In this study, the functional enrichment of the collection of Co-genes and the Top 11 Hub Genes included the regulation of IL-6 production, and the Upstream Pathway of the key gene (CASP1) was closely related to the JAK-STAT signaling pathway. The JAK/STAT pathway, also called the IL-6 signaling pathway, can be activated by IL-6 (198, 199), which is also a significant indication of COVID-19 severity (1, 200). Activation of the JAK/STAT pathway, which produces pro-inflammatory cytokines, also a significant role in the development of rheumatoid arthritis (RA) (201). Thus the JAK/STAT pathway is also one of the crosstalk pathways of COVID-19 and RA (202, 203). JAK inhibitors, represented by Tofacitinib, have been approved by the FDA to treat moderately and severely active RA (204, 205). However, it increases the risk of viral infection (206, 207). Since IFN can trigger the JAK/STAT pathway to launch a cascade response against viral infection (208), JAK inhibitors would interfere with the natural IFN/ISG antiviral immune system in the context of SARS-CoV-2 infection. Currently, the WHO only advises baricitinib for the treatment of severe COVID-19 (209), and the evidence for the use of JAK inhibitors in the treatment of COVID-19 is weak and requires additional investigation (210–212). Since the JAK/STAT pathway can promote caspase-1 expression and activation via cytokines (e.g., GM-CSF) and interferons (e.g., IFN-γ) (213–216), this study, in conjunction with other evidence, suggests that the NLRP3/caspase-1 pathway is a key mechanism by which COVID-19 and RA disease exacerbate each other.
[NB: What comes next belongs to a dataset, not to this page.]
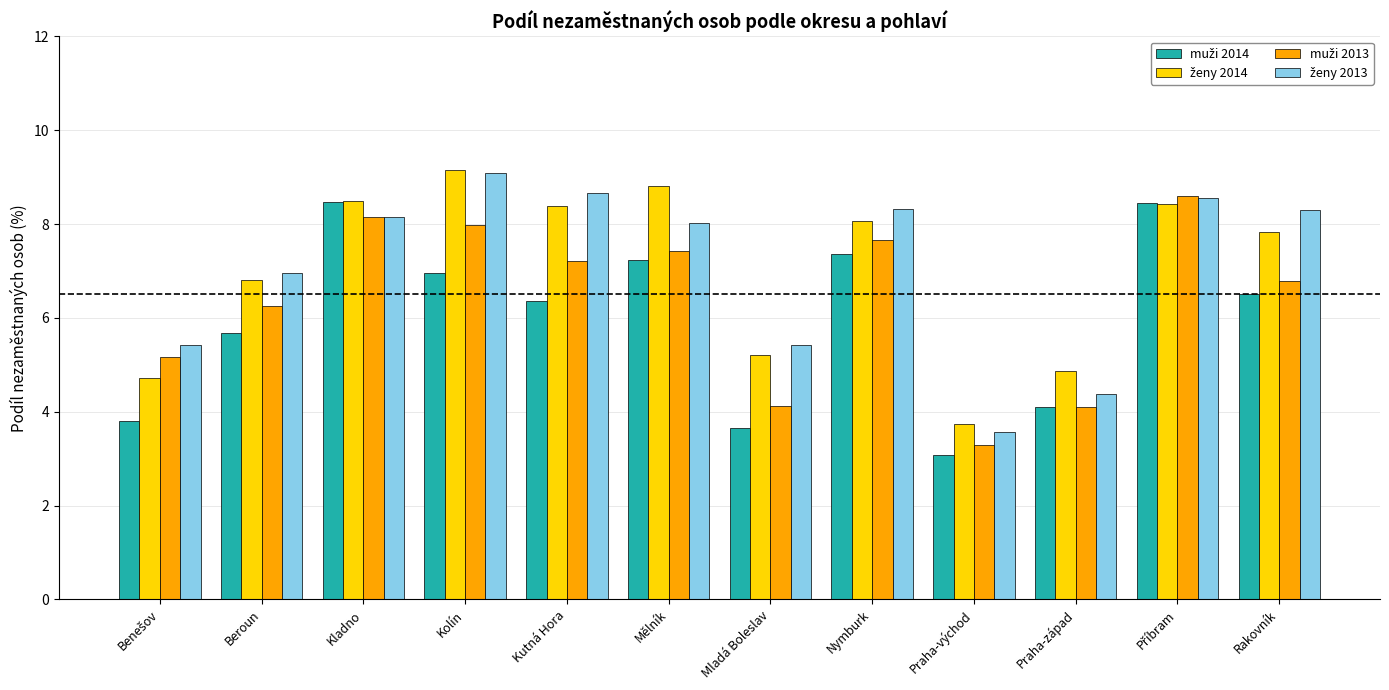

Does the chart contain stacked bars?

No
Therefore, we can look for drug targets downstream of the JAK/STAT pathway to avoid interfering with the IFN/ISG system by inhibiting the JAK/STAT pathway, but also to effectively inhibit the pyroptosis link, interrupting the “cytokine storm” that erupts from each other and thus interrupting the vicious cycle. Interestingly, caspase-1 is one of the common crosstalk targets between JAK/STAT and pyroptosis pathways.
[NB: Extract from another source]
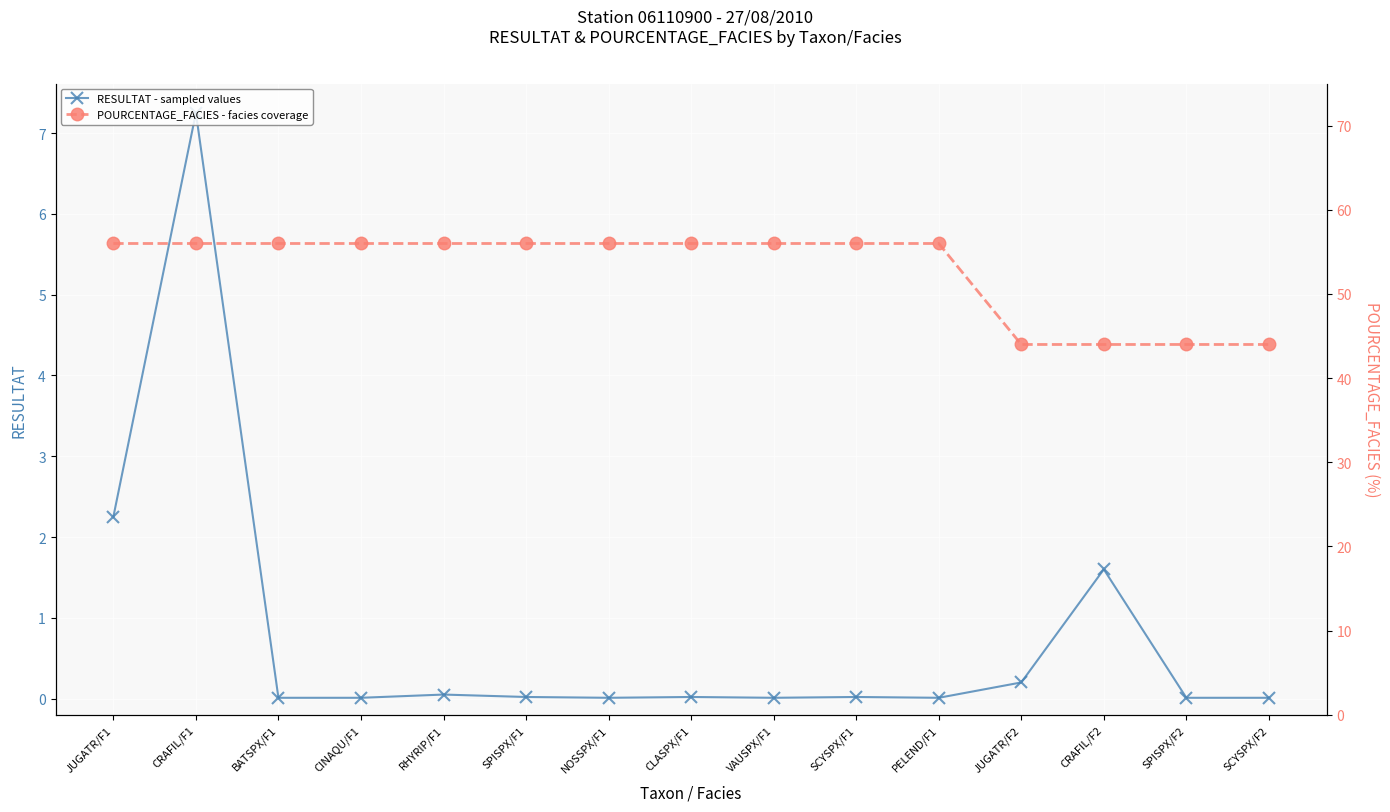

What is the difference between the maximum and minimum values in the RESULTAT - sampled values series?

7.2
In the present COVID-19 pandemic, the discovery of new medications is challenging, time-consuming, risky, and less successful, and drug repurposing is a good option (217, 218). Minocycline is a second-generation semi-synthetic tetracycline derivative with a good safety profile (219). In addition to being a broad-spectrum antibiotic (220), it is also a broad-spectrum antiviral agent (e.g., HIV, WNV, DENV) (221–223) and possesses anti-inflammatory, antioxidant, anti-cell death (e.g., pyroptosis), immunomodulatory effects in terms of non-anti-microbial action (224–226). Fundamental investigations have demonstrated that minocycline inhibits caspase-1 activity in mice suffering from traumatic brain injury (TBI) (227); reduces the expression of caspase-1 to alleviate stress-induced depression in mice (228); acts as a caspase-1 inhibitor to delay the death of mice with Huntington’s disease (229); reduces caspase-1 activity in the retina of diabetic mice (230) and suppresses caspase-1 activation in mice with acute lung injury to reduce inflammation (231). Retrospective multicentre cohort studies have shown that minocycline inhibits caspase-1 to reduce the incidence of acute renal failure (232). In conclusion, minocycline can reduce IL-1β and IL-18 levels by selectively inhibiting caspase-1 expression and activation, and it can have anti-inflammatory and anti-pyroptosis effects in the lung and throughout the body. Minocycline could play an important potential role in treating patients with COVID-19 through these properties (233) and exert a powerful antimicrobial effect against co-infections/secondary bacterial infections in patients with COVID-19 (234, 235). A current clinical study indicates that the combination of minocycline and favipiravir has significant efficacy and safety in treating COVID-19 inpatients (236). Minocycline has also demonstrated efficacy in treating COVID-19 individuals who are secluded at home (237). In addition, minocycline has been known to be clearly and effectively used in treating RA for many years (238–240).

Thus, minocycline can counteract the “cytokine storm” inflammatory response and resist pyroptosis in patients with COVID-19 combined with RA by inhibiting the expression and activation of caspase-1. This process also indirectly demonstrates a potential caspase-1-directed pyroptosis and a shared pro-inflammatory mechanism between COVID-19 and RA, which requires further basic and clinical research.